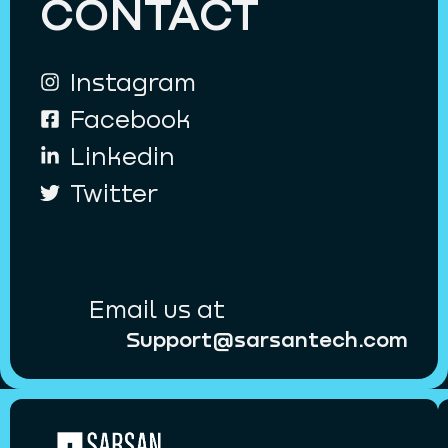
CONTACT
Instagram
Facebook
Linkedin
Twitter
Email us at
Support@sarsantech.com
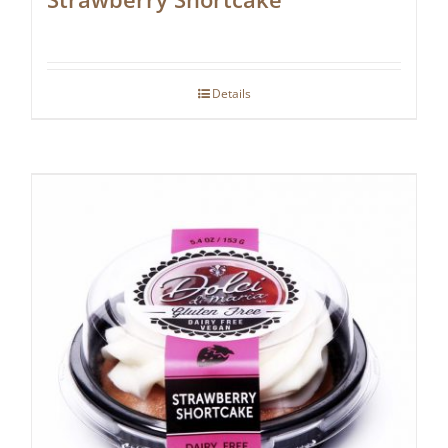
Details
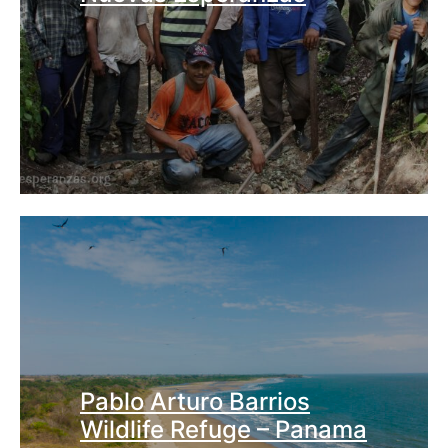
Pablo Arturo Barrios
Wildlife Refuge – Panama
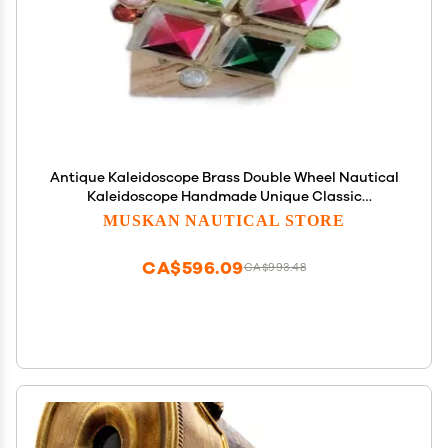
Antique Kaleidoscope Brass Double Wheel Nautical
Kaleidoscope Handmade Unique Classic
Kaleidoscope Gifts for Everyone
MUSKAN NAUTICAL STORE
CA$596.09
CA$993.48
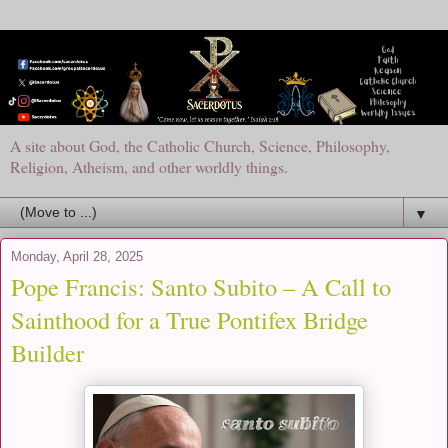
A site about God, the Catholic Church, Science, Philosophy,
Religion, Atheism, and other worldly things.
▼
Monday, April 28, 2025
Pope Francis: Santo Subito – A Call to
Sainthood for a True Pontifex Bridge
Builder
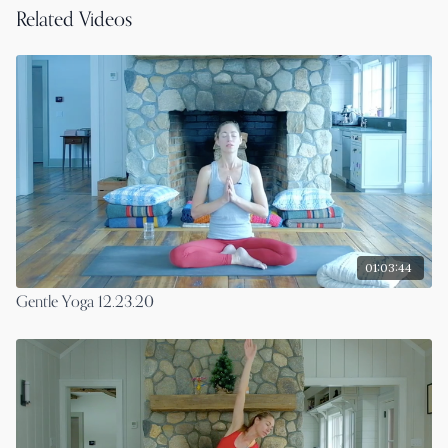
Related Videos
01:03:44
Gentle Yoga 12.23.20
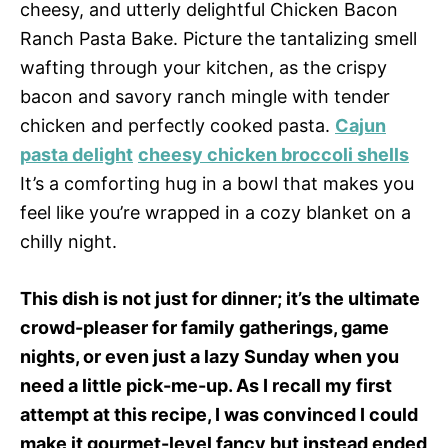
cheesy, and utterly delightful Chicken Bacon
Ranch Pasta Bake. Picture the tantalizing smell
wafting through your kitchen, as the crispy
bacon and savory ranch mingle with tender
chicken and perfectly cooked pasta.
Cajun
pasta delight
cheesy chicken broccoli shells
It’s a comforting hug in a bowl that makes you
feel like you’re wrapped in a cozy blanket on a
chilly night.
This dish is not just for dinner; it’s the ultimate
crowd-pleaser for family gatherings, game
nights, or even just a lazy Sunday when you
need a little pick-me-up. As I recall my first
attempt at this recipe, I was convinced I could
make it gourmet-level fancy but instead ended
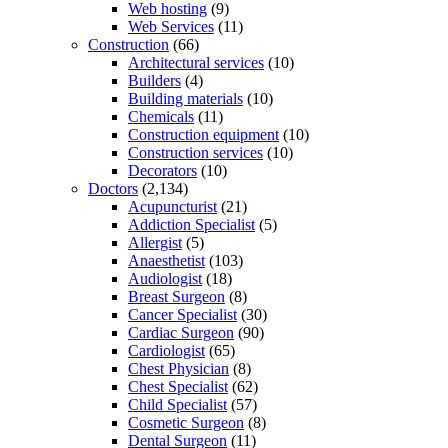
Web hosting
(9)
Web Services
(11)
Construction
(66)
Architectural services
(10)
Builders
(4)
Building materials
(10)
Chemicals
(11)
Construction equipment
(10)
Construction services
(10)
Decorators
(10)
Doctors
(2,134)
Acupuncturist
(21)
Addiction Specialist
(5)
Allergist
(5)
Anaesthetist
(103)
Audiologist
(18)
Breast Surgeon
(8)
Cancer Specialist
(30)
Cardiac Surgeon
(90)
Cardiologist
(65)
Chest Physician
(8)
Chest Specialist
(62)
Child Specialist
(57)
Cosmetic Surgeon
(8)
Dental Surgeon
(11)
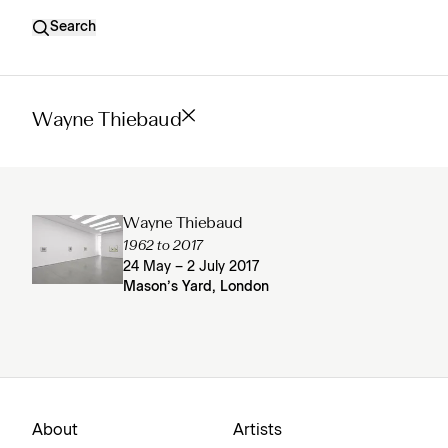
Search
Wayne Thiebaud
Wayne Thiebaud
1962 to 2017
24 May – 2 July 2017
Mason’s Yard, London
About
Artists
*-*-*
Leaving every picture out, repeat each line of the material exactly.

CONTACT
Instagram
Facebook
Linkedin
Twitter
Email us at
Support@sarsantech.com
Details
Pablo Arturo Barrios
Wildlife Refuge – Panama
Antique Kaleidoscope Brass Double Wheel Nautical
Kaleidoscope Handmade Unique Classic
Kaleidoscope Gifts for Everyone
MUSKAN NAUTICAL STORE
CA$596.09
CA$993.48
A site about God, the Catholic Church, Science, Philosophy,
Religion, Atheism, and other worldly things.
▼
Monday, April 28, 2025
Pope Francis: Santo Subito – A Call to
Sainthood for a True Pontifex Bridge
Builder
Related Videos
01:03:44
Gentle Yoga 12.23.20
cheesy, and utterly delightful Chicken Bacon
Ranch Pasta Bake. Picture the tantalizing smell
wafting through your kitchen, as the crispy
bacon and savory ranch mingle with tender
chicken and perfectly cooked pasta.
Cajun
pasta delight
cheesy chicken broccoli shells
It’s a comforting hug in a bowl that makes you
feel like you’re wrapped in a cozy blanket on a
chilly night.
This dish is not just for dinner; it’s the ultimate
crowd-pleaser for family gatherings, game
nights, or even just a lazy Sunday when you
need a little pick-me-up. As I recall my first
attempt at this recipe, I was convinced I could
make it gourmet-level fancy but instead ended
Web hosting
(9)
Web Services
(11)
Construction
(66)
Architectural services
(10)
Builders
(4)
Building materials
(10)
Chemicals
(11)
Construction equipment
(10)
Construction services
(10)
Decorators
(10)
Doctors
(2,134)
Acupuncturist
(21)
Addiction Specialist
(5)
Allergist
(5)
Anaesthetist
(103)
Audiologist
(18)
Breast Surgeon
(8)
Cancer Specialist
(30)
Cardiac Surgeon
(90)
Cardiologist
(65)
Chest Physician
(8)
Chest Specialist
(62)
Child Specialist
(57)
Cosmetic Surgeon
(8)
Dental Surgeon
(11)
Search
Wayne Thiebaud
Wayne Thiebaud
1962 to 2017
24 May – 2 July 2017
Mason’s Yard, London
About
Artists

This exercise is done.